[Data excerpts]
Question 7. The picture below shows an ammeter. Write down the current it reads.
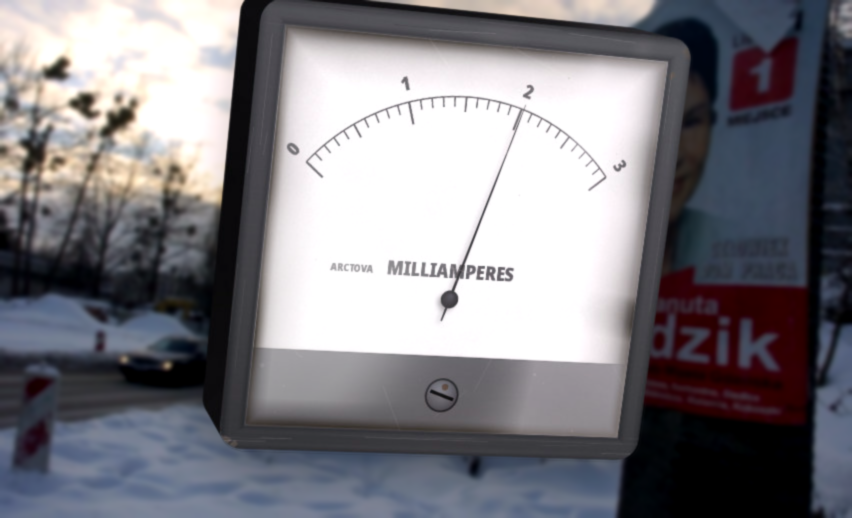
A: 2 mA
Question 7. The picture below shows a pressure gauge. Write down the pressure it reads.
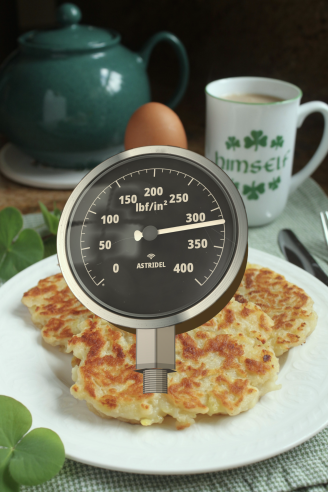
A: 320 psi
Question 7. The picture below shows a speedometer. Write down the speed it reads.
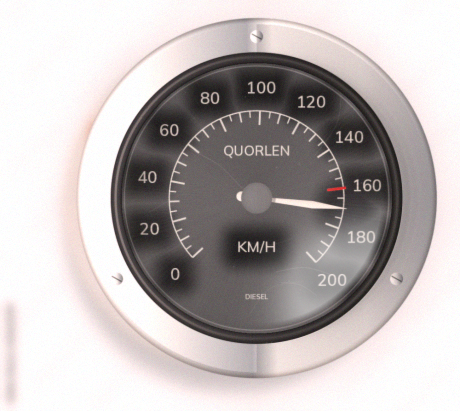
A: 170 km/h
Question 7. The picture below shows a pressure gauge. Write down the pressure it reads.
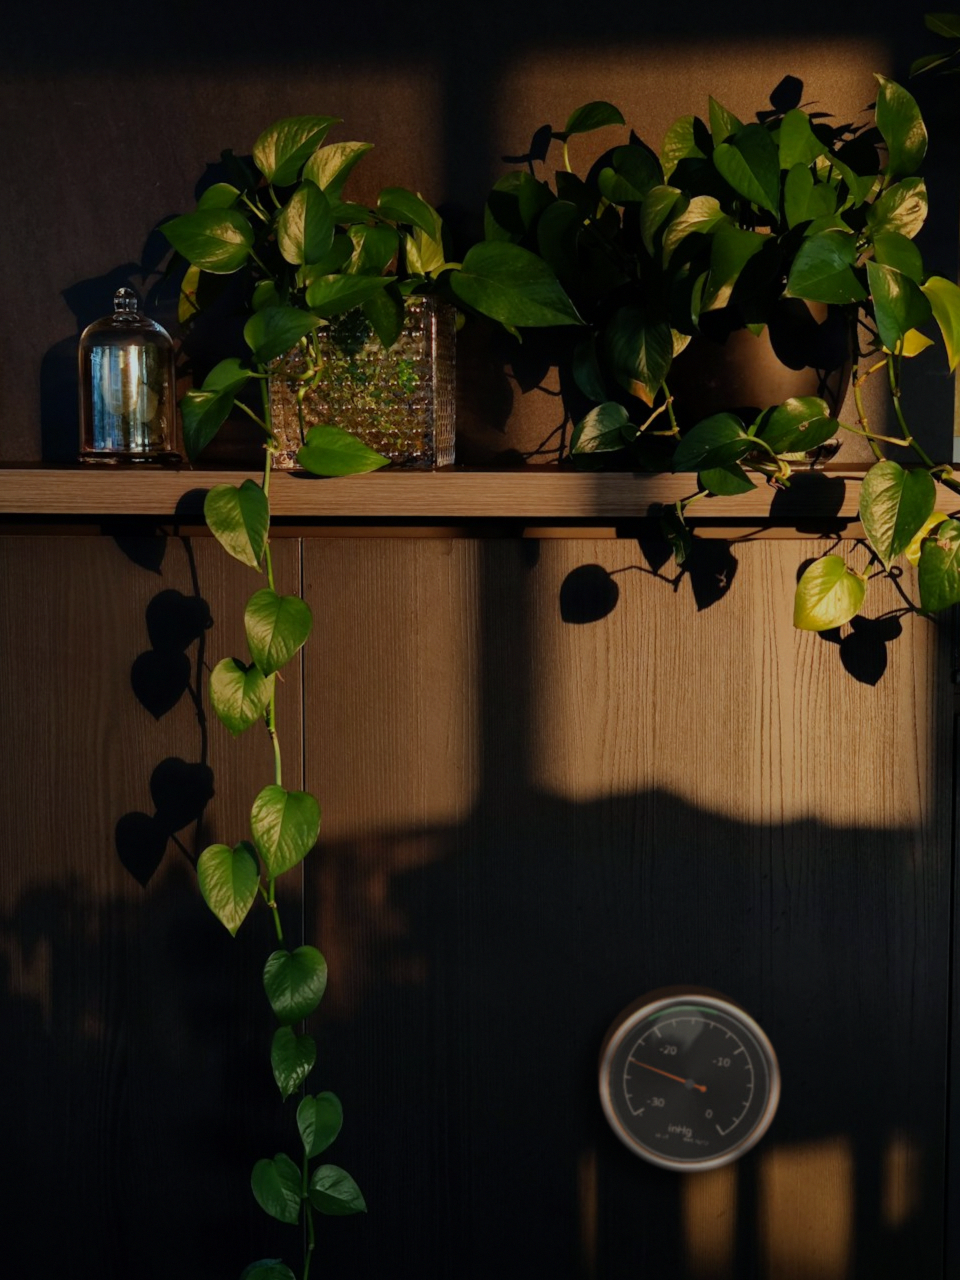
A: -24 inHg
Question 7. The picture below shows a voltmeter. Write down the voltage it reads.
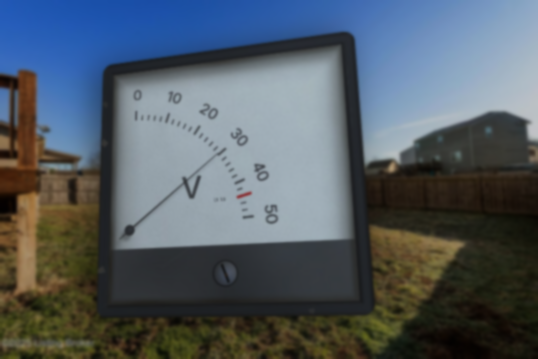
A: 30 V
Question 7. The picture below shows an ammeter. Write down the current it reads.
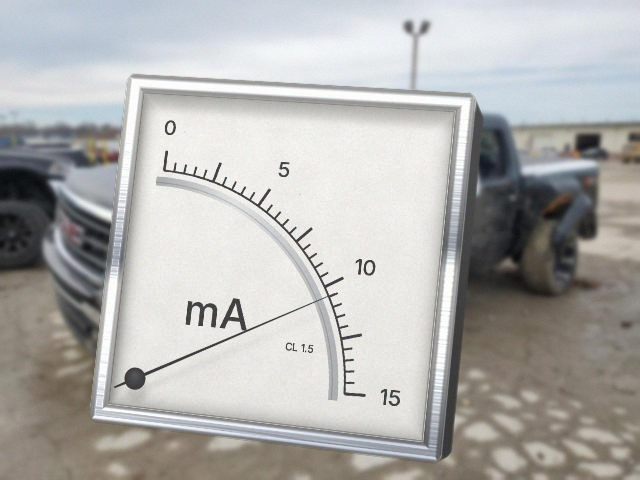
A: 10.5 mA
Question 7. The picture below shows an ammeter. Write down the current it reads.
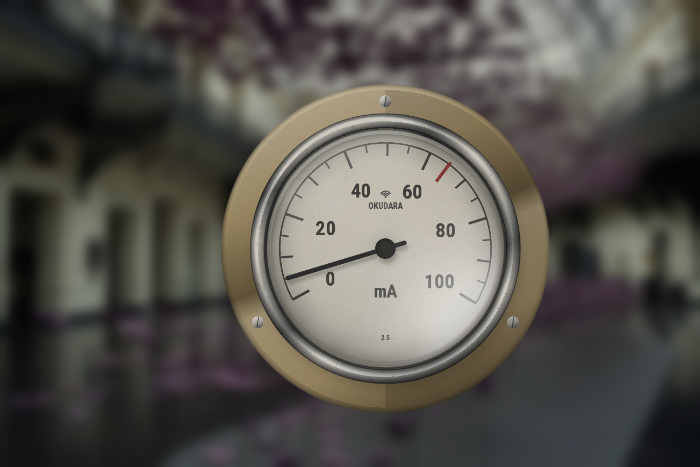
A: 5 mA
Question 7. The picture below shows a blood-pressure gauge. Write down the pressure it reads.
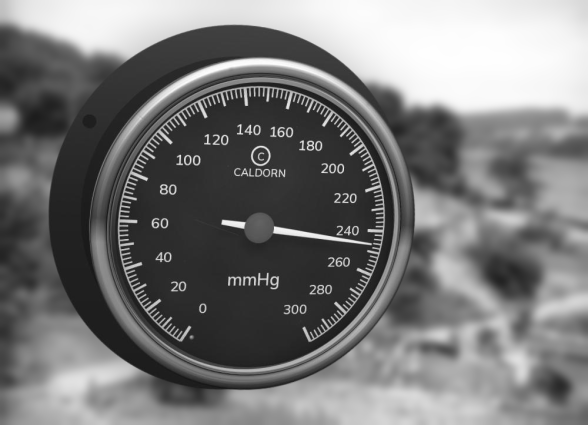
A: 246 mmHg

**Task instructions**
Copy the material word for word, starting with the line that contains "Question 7. The picture below shows a blood-pressure" and ending with the last line, with both of those lines included. Leave the pictures out of your copy.

**Solution for this exercise**
Question 7. The picture below shows a blood-pressure gauge. Write down the pressure it reads.
A: 246 mmHg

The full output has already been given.